I hope that I don’t land on too many stereotypes here. It would be really easy. If I do, please know that I’m not trying to be hurtful or reductive. This is all coming from a good place.
Specifically, it’s coming from an exhausted place. I just finished a very long work day. It’s Monday, and I forced myself to log off my work laptop and switch to this other system so that I could write this blog post and not screw up my writing goal on Day 2.
The title might suggest that I’m not a technical person. I very much am. I have been as long as I could remember. When I was very small, I would crawl behind the TV and switch the connections between the gaming system and the cable box. By “small” I mean, around 5 or 6. I somehow knew what I was doing.
Most of my day is spent trying to brain as hard as I can, and hope that I know what I’m doing. Sometimes the work can be very reactive, where things have gone wrong and they need to be fixed. Much of my time these days is spent in meetings. What I’m trying to say is that when you’re working a technical job, you can’t wait for the right muse or mood to inspire you. Whatever may be going on in your head and heart, you have to show up and do the work.
Some of the best artists I know also operate like that. The idea of waiting for a muse to whisper in the writer’s ear is a myth, and not a healthy one. You have to show up to work, whether your job is technical, creative, somewhere in between, or something completely different.
When I have opportunities these days to program, I do feel like I’m able to be creative and do creative things. In general, you don’t want your code to be too abstract or esoteric, because other people need to read it and there are standards to maintain. But a programmer generally has a lot of freedom when they’re coming up with solutions or designing a system. Some solutions are more efficient than others, but there are many to choose from.

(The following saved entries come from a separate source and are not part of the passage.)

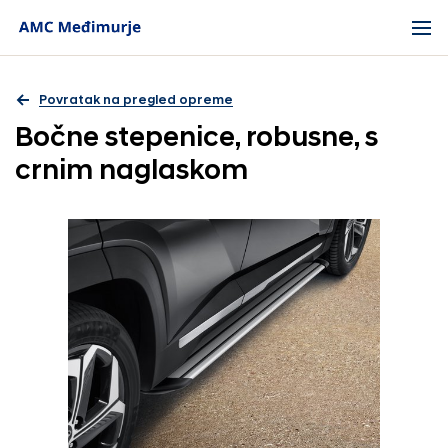
Povratak na pregled opreme
Bočne stepenice, robusne, s
crnim naglaskom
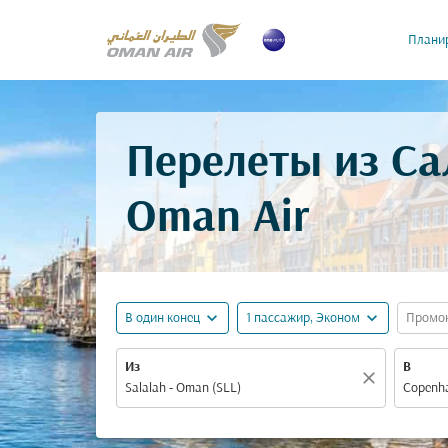
Планир
Перелеты из Са
Oman Air
expand_more
expand_more
В один конец
1 пассажир, Эконом
Промо
Из
В
close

So what am I bitching about? What’s the point of this?
The point is that in this stupid, capitalist world, a writer doesn’t make as much money as a programmer, mostly because art is not as valued. The point is that I must do the thing that pays the bills in order to afford to spend time on the job that I want to do.
And there are days like today where, once I’ve finished the Day Job, I don’t have a lot of mental energy left in the tank to spend on the dream job.
That’s the problem. Time is money, and in order to stay afloat, I must give the lion’s share of my time to something that does not feed my creative side.
In the past, I have tried to do all the things. There were a few years where I really tried to maintain the Day Job, writing side-gig, music hobby, and I even tried teaching kids how to program twice a week in an afterschool program. I was also trying to stay involved in an ongoing roleplaying game, be a Dad to my kids, a husband to my wife, and maintain my house. It was too much, and I ultimately didn’t do any of it very well.
I stopped teaching first. Then I dropped out of the bands. After that, I found equilibrium and was able to finish and actually publish stories.
It’s been over a year since I’ve finished any real stories. I can probably be forgiven for some of this year, as publishing The Repossessed Ghost took some time, and it was real authorly work. And I’ve been working very slowly on a follow-up story, and I have plans to work on a sequel novel in November.
But I still feel spread thin. Thin enough that repairing the flat tire on my car slipped through the cracks this morning and I barely noticed. That’s a sign that things are out of balance again.
I’m still going to keep showing up, though. I’m not going to quit.
There are days like today where once I leave the Day Job behind, it is very tempting to just go to sleep and hope for more time the next day, writing be damned. And I can tell you from experience that that way lies depression and burnout.